Introduction
Precision medicine is the commitment to deliver the right therapy to the right patient at the right time. This is a challenging goal, especially in oncology, given the wide diversity of diseases and patients. To address the challenges, drug developers are increasingly analyzing real world data (RWD) to generate real world evidence (RWE) to complement what can be learned from traditional randomized, controlled clinical trials (RCTs). With an esteemed panel of experts—Siraj Ali (Lunit), Keith Flaherty (MGH), Eleonora Iob (PHARMO), and Saurabh Sewak (Foghorn)—Dennis Chang (Lumanity) led a whirlwind tour of a variety of RWD/RWE types and uses in precision oncology.
Clinicogenomic RWD
A tremendous amount of data is already being generated from the integration of molecular testing data (including next-generation sequencing [NGS] data) with clinical outcomes data found in electronic medical records (EMRs).
Drug developers can leverage such clinicogenomic data to:
- Gain insights for clinical trial design and development strategy: e.g., anticipating challenges in enrollment by understanding how rare a biomarker truly is in the target patient population. MSI-H (microsatellite instability-high) status in colorectal cancer (CRC) is a good example, where the rate in metastatic CRC is far lower than in non-metastatic CRC.
- Gain insights for commercial assessment and strategy: e.g., developing a clearer picture of the unmet need—and thereby a clearer business case—by seeing how a biomarker-defined population responds to standard of care treatment. For instance, the responsiveness of KRAS-mutant NSCLC to immune checkpoint inhibitors (ICIs) shows that the bar to beat in first-line treatment is much higher than for ICI-resistant subpopulations of NSCLC.

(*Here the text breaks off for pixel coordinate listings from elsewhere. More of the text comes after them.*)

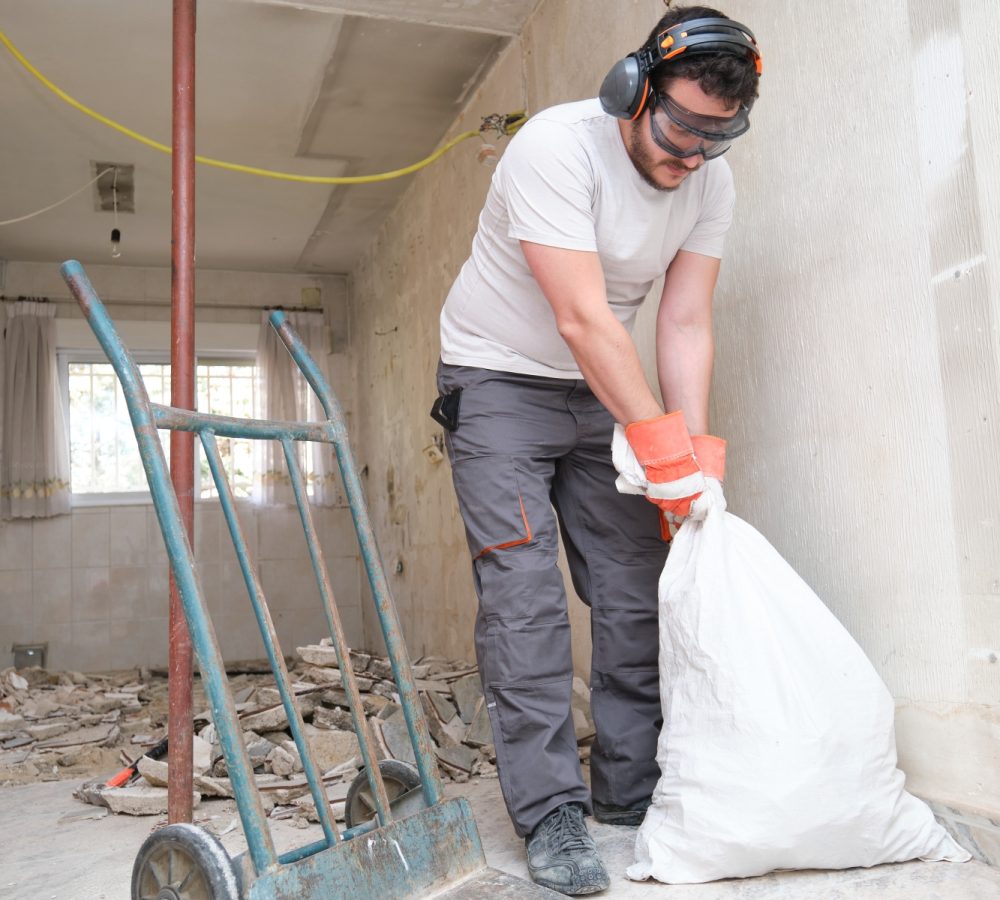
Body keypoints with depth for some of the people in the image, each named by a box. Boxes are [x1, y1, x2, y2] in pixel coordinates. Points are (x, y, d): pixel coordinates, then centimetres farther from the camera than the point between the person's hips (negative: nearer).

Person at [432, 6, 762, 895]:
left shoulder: (711, 185, -5)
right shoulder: (556, 147, -24)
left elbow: (686, 326, -8)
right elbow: (583, 320, -30)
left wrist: (695, 453, -19)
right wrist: (661, 444, -30)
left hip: (602, 389, 6)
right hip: (501, 378, -5)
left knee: (636, 588, 2)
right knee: (525, 592, -12)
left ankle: (631, 788, 14)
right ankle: (552, 812, -5)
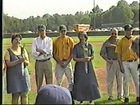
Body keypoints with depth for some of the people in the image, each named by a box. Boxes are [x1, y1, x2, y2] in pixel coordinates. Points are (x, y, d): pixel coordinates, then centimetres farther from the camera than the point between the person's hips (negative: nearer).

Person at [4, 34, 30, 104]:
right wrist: (19, 61, -23)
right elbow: (8, 64, -13)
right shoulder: (8, 51, -3)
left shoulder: (23, 50, 8)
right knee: (15, 95, -2)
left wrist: (24, 60, -15)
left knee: (24, 94, 4)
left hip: (23, 75, 4)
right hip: (14, 76, -3)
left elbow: (27, 63, 7)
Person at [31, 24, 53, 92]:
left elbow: (49, 51, -10)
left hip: (47, 62, -1)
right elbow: (33, 53, -7)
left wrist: (39, 50, -8)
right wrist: (44, 52, -13)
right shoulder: (35, 41, 5)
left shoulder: (49, 40, 5)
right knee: (38, 82, 6)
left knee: (49, 82, 2)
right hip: (38, 63, 1)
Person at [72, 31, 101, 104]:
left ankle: (91, 99, 10)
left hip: (89, 67, 3)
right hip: (80, 67, -2)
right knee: (80, 84, -2)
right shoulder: (76, 46, -2)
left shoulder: (89, 46, 7)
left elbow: (92, 56, 13)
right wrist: (83, 60, -19)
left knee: (91, 83, -1)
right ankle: (81, 100, 10)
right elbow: (74, 58, -5)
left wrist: (90, 58, -10)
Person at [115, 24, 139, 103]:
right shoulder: (121, 41, 2)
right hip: (125, 63, 0)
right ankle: (126, 97, 15)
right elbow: (119, 54, 2)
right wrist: (121, 65, -4)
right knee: (126, 81, 5)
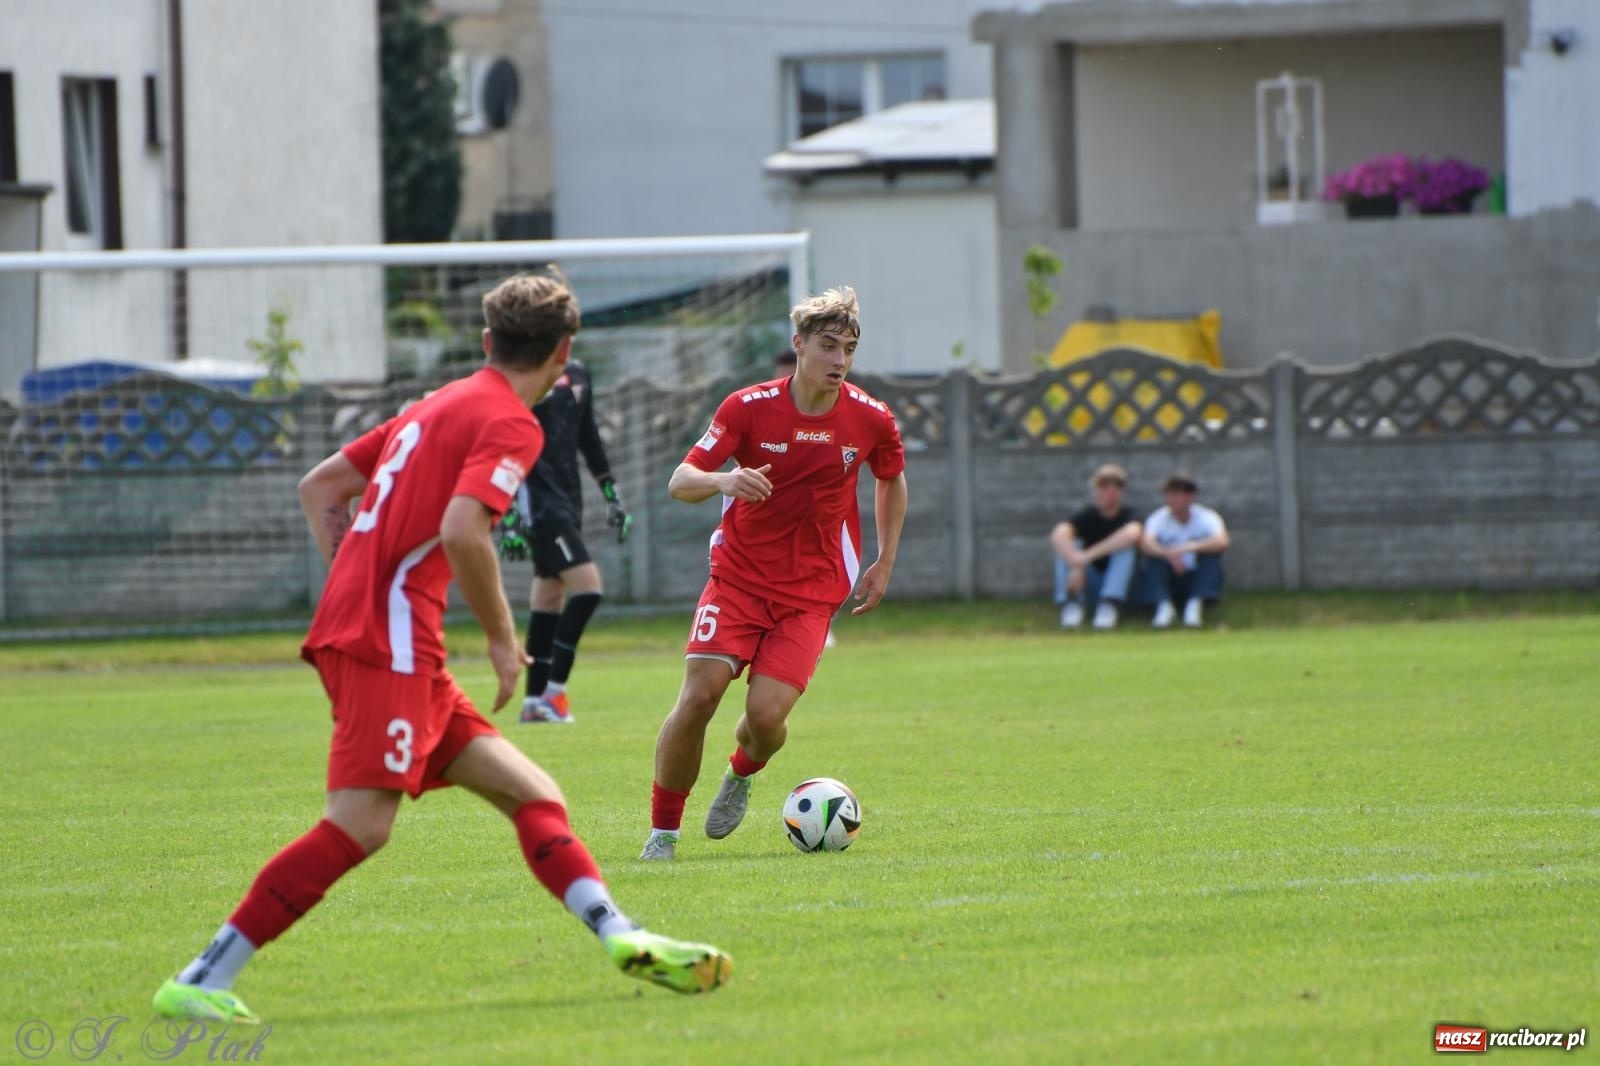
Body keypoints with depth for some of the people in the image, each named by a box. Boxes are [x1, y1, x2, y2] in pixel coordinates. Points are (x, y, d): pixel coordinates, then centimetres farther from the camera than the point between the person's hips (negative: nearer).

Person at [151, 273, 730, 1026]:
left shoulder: (439, 405, 22)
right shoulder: (510, 424, -5)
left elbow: (318, 487, 25)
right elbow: (461, 531, -21)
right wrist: (503, 638, -9)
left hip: (357, 624, 10)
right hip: (389, 641, -10)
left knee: (532, 795, 7)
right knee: (360, 825, -16)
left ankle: (622, 938, -3)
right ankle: (202, 983, -18)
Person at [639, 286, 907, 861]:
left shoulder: (871, 420, -4)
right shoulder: (749, 407, -9)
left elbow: (892, 480, 18)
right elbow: (679, 482, -11)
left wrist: (884, 565, 14)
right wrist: (723, 480, -33)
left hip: (811, 591, 1)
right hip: (738, 575, -1)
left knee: (766, 714, -16)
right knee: (698, 696, -17)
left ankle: (741, 773, 22)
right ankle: (662, 831, 0)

- Support regulatory approval in conjunction with clinical trial data: For example, indication expansion by showing real-world efficacy in a population not previously included in the pivotal trial. An example would be the approval of palbociclib for male breast cancer.
Patient-reported Outcomes as RWD
Although not yet in widespread use, there are mobile apps that enable real-time communication from patients to clinicians on their experience on therapy. With these apps, patients can report symptoms and treatment-emergent adverse events with greater resolution and reliability than in office/clinic visits.

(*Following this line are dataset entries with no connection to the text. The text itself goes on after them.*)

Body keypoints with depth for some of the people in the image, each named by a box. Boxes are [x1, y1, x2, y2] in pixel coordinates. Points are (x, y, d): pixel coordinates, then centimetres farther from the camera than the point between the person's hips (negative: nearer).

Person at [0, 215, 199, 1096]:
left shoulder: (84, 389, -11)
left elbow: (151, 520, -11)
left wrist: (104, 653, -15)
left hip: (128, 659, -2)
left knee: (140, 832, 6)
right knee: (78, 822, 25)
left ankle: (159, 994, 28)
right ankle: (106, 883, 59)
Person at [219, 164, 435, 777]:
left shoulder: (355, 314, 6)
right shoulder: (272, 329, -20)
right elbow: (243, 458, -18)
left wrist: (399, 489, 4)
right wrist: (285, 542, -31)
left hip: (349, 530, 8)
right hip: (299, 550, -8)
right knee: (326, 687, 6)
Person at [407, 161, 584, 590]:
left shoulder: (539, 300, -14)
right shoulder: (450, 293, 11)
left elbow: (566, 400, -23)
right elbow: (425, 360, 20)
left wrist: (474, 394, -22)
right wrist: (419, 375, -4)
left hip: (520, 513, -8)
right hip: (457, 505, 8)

Drug developers can harness such patient-reported RWD to:
- Gain insights on variations in patient experience and outcomes: to enable optimization of dosing and AE management
- Generate evidence on the impact of therapy on quality of life: to complement clinical trial data
For these applications, the patient-reported data would also need to link to other data—at minimum which therapies are being used and ideally to other clinical information (comorbidities, etc.).
Importantly, clinicians can also harness the data to improve patient care. In fact, RCTs have shown that the use of such apps can produce significant, meaningful improvements in survival. A key to real-world implementation is that the apps have to be simple and not burdensome to use: a small number of questions answered every day is far more practical than an extensive questionnaire that will not reliably be completed.

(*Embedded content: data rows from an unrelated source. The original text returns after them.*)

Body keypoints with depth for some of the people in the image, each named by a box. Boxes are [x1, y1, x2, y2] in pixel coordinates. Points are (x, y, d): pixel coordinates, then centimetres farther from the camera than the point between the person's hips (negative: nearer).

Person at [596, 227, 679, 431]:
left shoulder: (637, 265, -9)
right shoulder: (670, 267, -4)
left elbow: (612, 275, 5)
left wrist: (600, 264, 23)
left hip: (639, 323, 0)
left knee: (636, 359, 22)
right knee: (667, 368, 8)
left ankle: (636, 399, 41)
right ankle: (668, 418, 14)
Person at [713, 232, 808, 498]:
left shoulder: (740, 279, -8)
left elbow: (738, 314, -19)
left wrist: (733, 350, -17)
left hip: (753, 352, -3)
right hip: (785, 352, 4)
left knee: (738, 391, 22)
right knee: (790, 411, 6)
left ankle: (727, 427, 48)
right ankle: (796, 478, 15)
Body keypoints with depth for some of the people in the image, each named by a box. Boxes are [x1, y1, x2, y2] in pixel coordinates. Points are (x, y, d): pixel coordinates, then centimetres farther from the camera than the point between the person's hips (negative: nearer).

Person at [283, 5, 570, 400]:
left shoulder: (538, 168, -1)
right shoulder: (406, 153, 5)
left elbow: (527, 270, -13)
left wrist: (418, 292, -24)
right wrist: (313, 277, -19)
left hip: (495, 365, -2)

Digital Pathology and Radiomic RWD
Drug developers can use artificial intelligence/machine learning (AI/ML) to analyze digital images of pathology slides and/or radiology scans to:
- Gain insight into correlates of treatment response and outcomes: to generate hypotheses for future drug and biomarker development
- Discover novel predictive biomarkers that can be used to select patients for trials or treatment.
Published studies show proof of principle that a standard H&E stained pathology slide contains invaluable information that AI/ML can use to predict response or non-response to immunotherapy. There are studies showing that routine CT scans can be mined to make similar predictions. Moreover, the combination of these and other modalities may have even greater predictive power.
Conclusions
We have reason to be excited. The many use cases listed above, for a variety of RWD types, are already compelling, and the trend is toward even greater abundance of data, greater integration of multiple data types, and greater analytic power in the future. However, we must also acknowledge that there are challenges to overcome. For example, we must improve data quality and completeness, reduce biases and increase standardization of data collection and analysis, manage the complexity of data, and improve data access—as many of the most powerful datasets are behind costly paywalls. Public investment and public-private partnerships are likely critical to realize the full potential of RWE in precision oncology.